Reflections on Serialization APIs in D
Orvid King
blah38621 at gmail.com
Mon Nov 18 05:39:50 PST 2013
On 11/18/13, "Per Nordlöw\" <per.nordlow at gmail.com>"@puremagic.com
<"Per Nordlöw\" <per.nordlow at gmail.com>"@puremagic.com> wrote:
> Is JSONSerialization somehow related to the upcoming
> std.serialization?
> I feel that there is a big need for standardizing serialization
> in D. There are too many alternatives: dproto, msgpack, JSON,
> xml, etc should be made backends to the same frontend named
> std.serialization right?
>
> /Per
>
> On Sunday, 17 November 2013 at 21:37:35 UTC, Orvid King wrote:
>> On 11/17/13, "Nordlöw" <per.nordlow at gmail.com> wrote:
>>> In the road to develop a new kind of search engine that caches
>>> types, statistics, etc about files and directories I'm
>>> currently
>>> trying to implement persistent caching of my internal directory
>>> tree using `msgpack-d`:
>>>
>>> Why doesn't `msgpack-d` and, from what I can see also,
>>> `std.serialization` (Orange) support implementing *both*
>>> packing
>>> and unpacking through one common template (member) function
>>> overload like **Boost.Serialization** does?. For example
>>> containers can be handled using this concise and elegant syntax
>>> in C++11:
>>>
>>> friend class boost::serialization::access;
>>> template<class Ar> void serialize(Ar& ar, const uint
>>> version) {
>>> for (const auto& e : *this) { ar & e; }
>>> }
>>>
>>> This halves the code size aswell as removes the risk of making
>>> the `pack` and `unpack` go out of sync.
>>>
>>
>> I would suspect that the biggest reason is the limitations that
>> that
>> imposes on the underlying serialization implementation, as it
>> would
>> require that the underlying format support a minimum set of
>> types.
>>
>> I have something similar(ish) in my serialization framework,
>> (https://github.com/Orvid/JSONSerialization) that allows you to
>> implement a custom format for each type, but I implement it as
>> a pair
>> of methods, toString and parse, allowing the underlying format
>> to be
>> able to support only serializing strings if it really wanted
>> to.

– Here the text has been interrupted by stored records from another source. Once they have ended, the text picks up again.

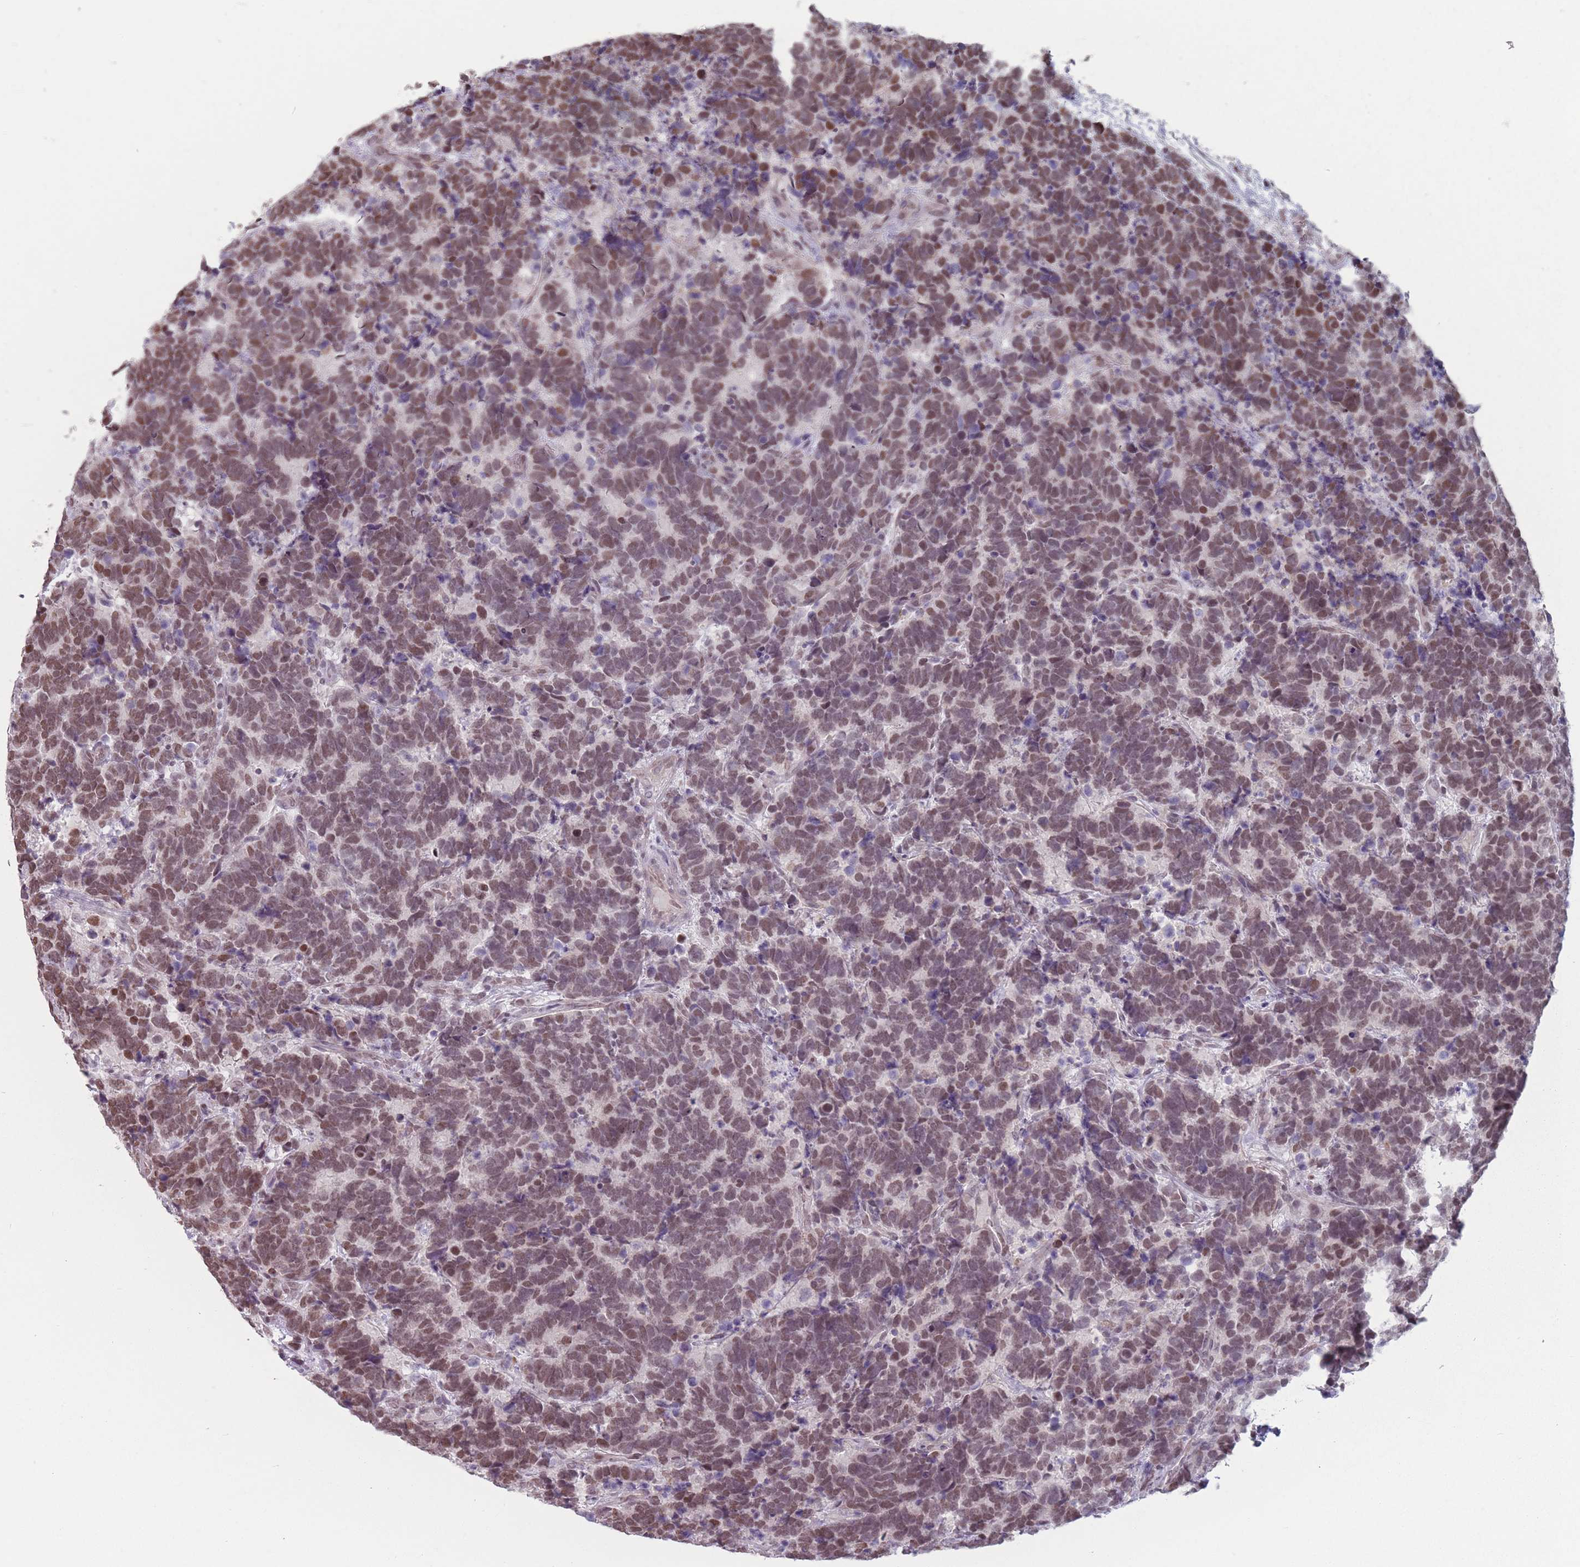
{"staining": {"intensity": "moderate", "quantity": ">75%", "location": "nuclear"}, "tissue": "carcinoid", "cell_type": "Tumor cells", "image_type": "cancer", "snomed": [{"axis": "morphology", "description": "Carcinoma, NOS"}, {"axis": "morphology", "description": "Carcinoid, malignant, NOS"}, {"axis": "topography", "description": "Urinary bladder"}], "caption": "High-power microscopy captured an immunohistochemistry (IHC) micrograph of malignant carcinoid, revealing moderate nuclear staining in about >75% of tumor cells.", "gene": "SH3BGRL2", "patient": {"sex": "male", "age": 57}}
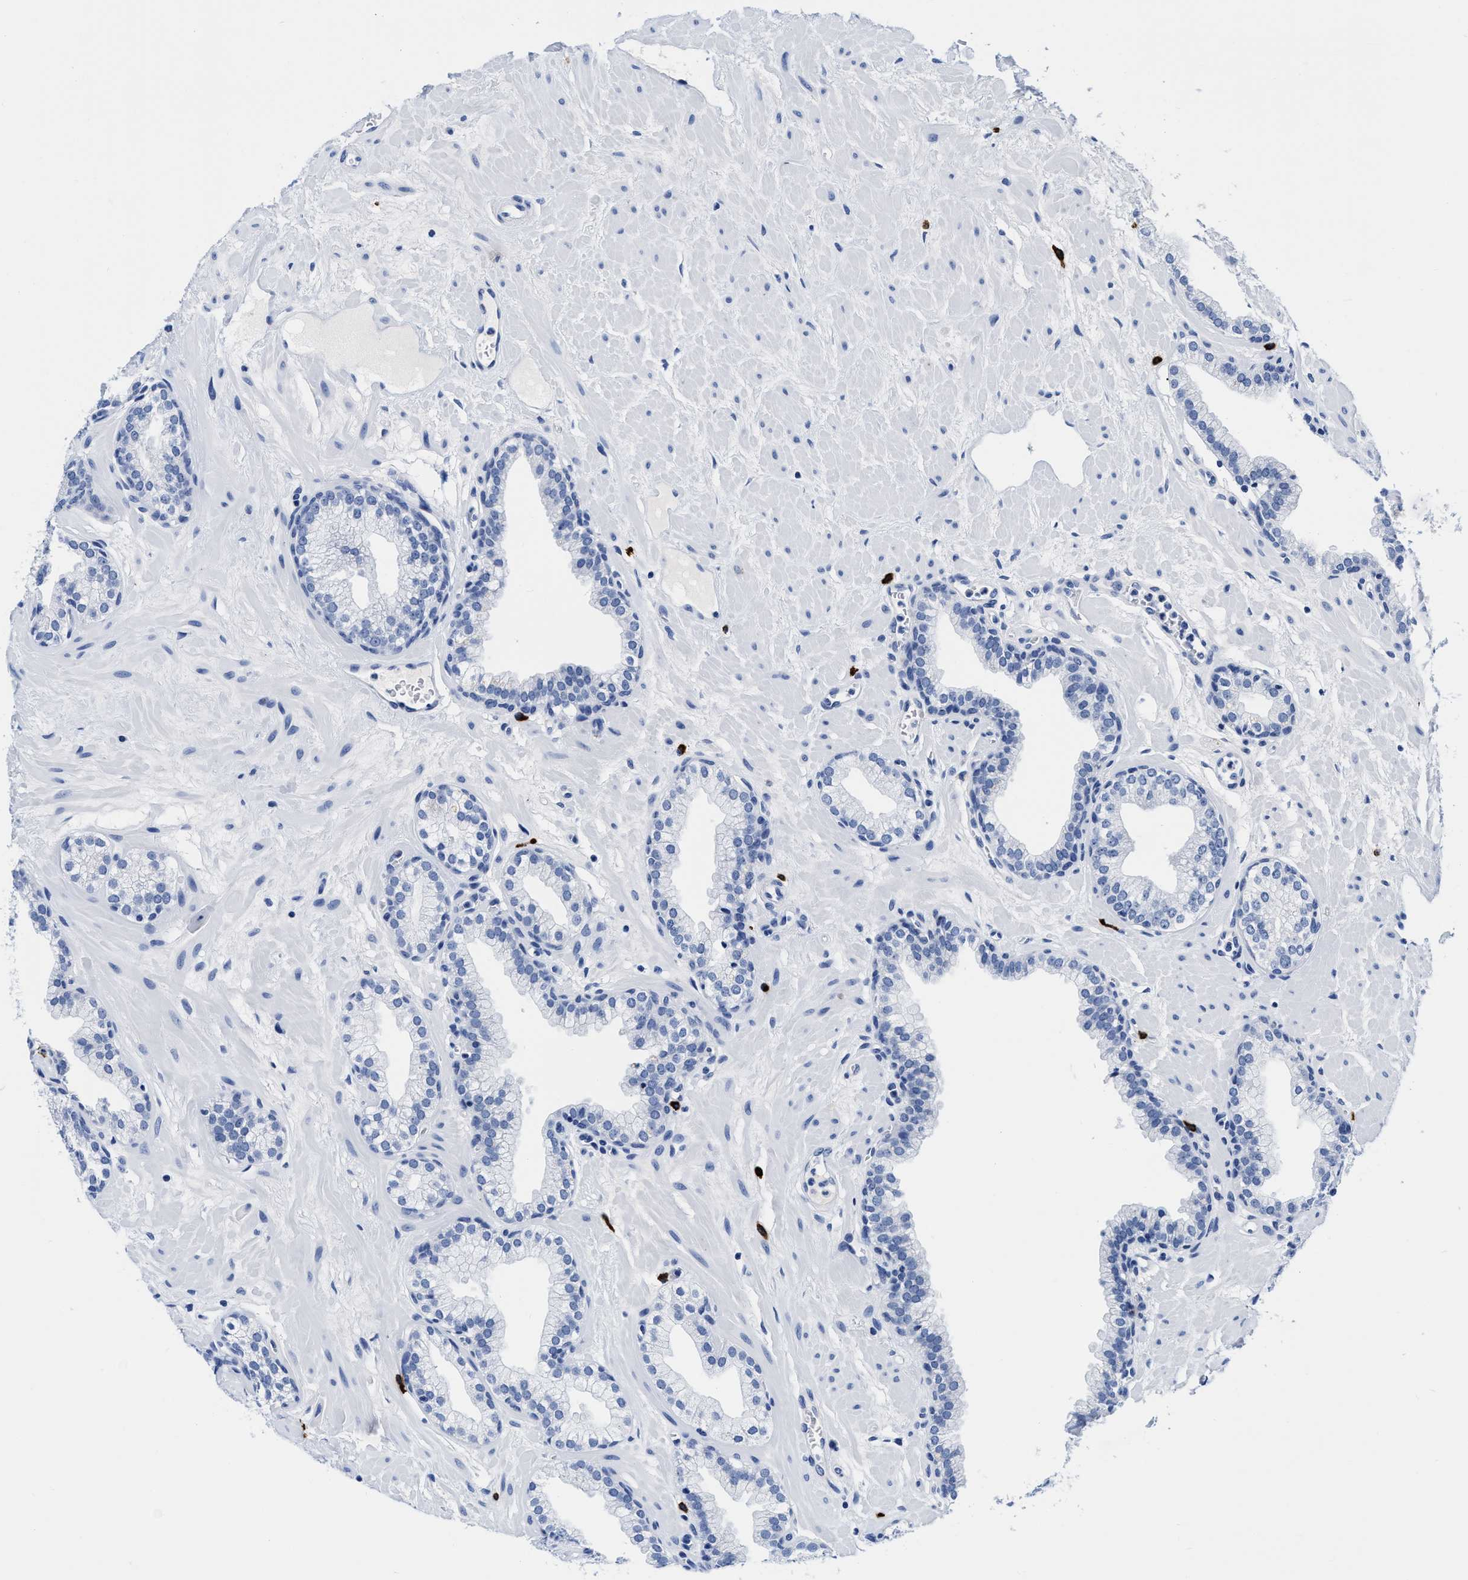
{"staining": {"intensity": "negative", "quantity": "none", "location": "none"}, "tissue": "prostate", "cell_type": "Glandular cells", "image_type": "normal", "snomed": [{"axis": "morphology", "description": "Normal tissue, NOS"}, {"axis": "morphology", "description": "Urothelial carcinoma, Low grade"}, {"axis": "topography", "description": "Urinary bladder"}, {"axis": "topography", "description": "Prostate"}], "caption": "Image shows no significant protein positivity in glandular cells of benign prostate. (Brightfield microscopy of DAB (3,3'-diaminobenzidine) immunohistochemistry at high magnification).", "gene": "CER1", "patient": {"sex": "male", "age": 60}}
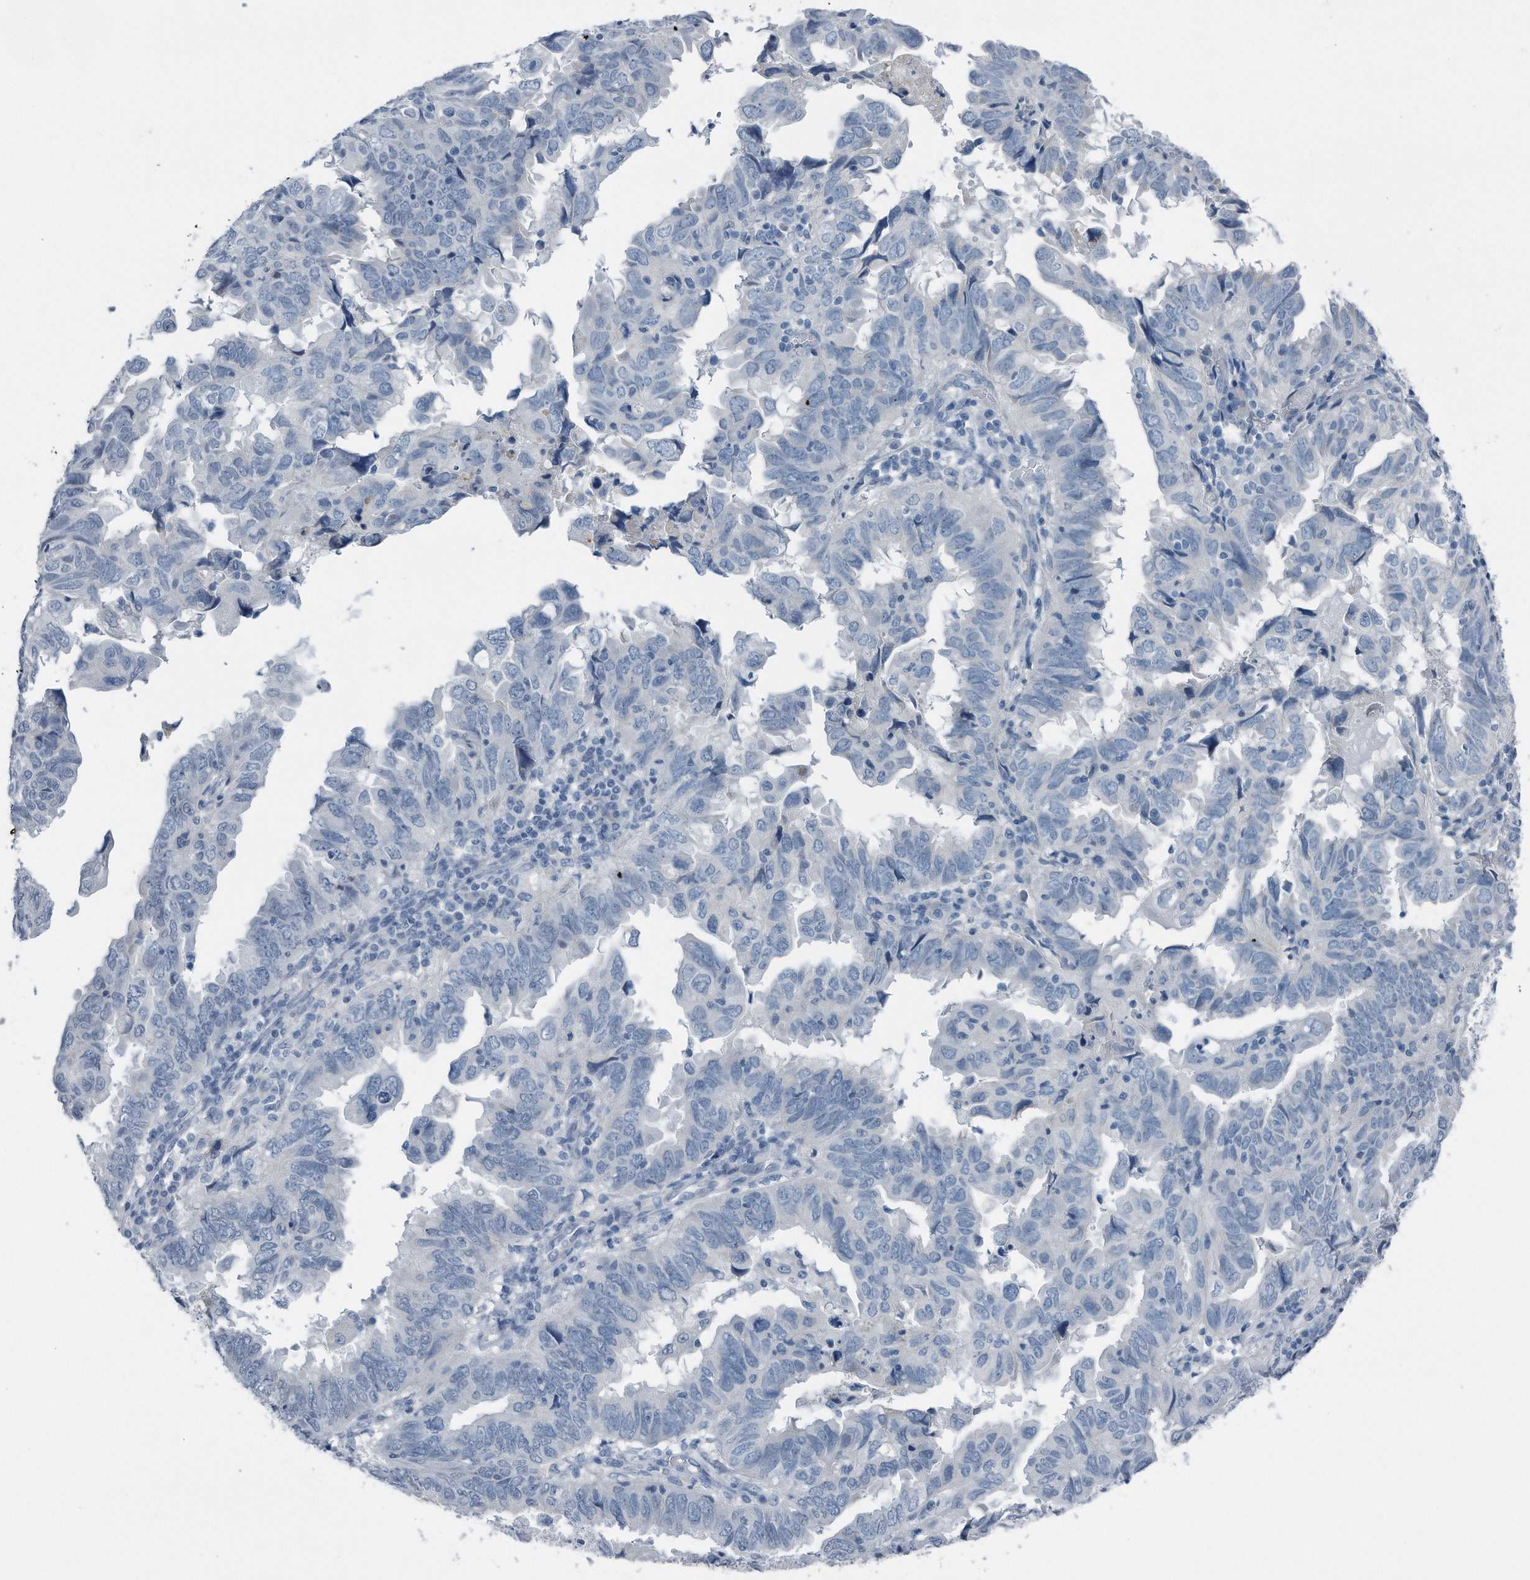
{"staining": {"intensity": "negative", "quantity": "none", "location": "none"}, "tissue": "endometrial cancer", "cell_type": "Tumor cells", "image_type": "cancer", "snomed": [{"axis": "morphology", "description": "Adenocarcinoma, NOS"}, {"axis": "topography", "description": "Uterus"}], "caption": "Endometrial adenocarcinoma stained for a protein using immunohistochemistry displays no positivity tumor cells.", "gene": "YRDC", "patient": {"sex": "female", "age": 77}}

Also,
>> currently my framework only supports JSON, but it's designed
>> such that
>> it would be insanely easy to add support for another format.
>> It's also
>> fast, very fast, mostly because I have managed to implement the
>> JSON
>> serialization methods entirely with no allocation at all being
>> required. I'm able to serialize 100k objects in about 90ms on
>> an i5
>> running at 1.6ghz, deserialization is a bit slower currently,
>> 420ms to
>> deserialize those same objects, but that's almost exclusively
>> allocation time.
>
>
Yep, my goal with it is to be a possible contender for the place of
std.serialization, I've designed it from the start to be able to be
fast, but also easily usable, which is why toJSON and fromJSON exist,
because they provide a very large usability improvement while still
allowing it to be fast. It also is based on an abstracted api that
allows you to interact with the serialization format in a way that is
independent of what the actual format is.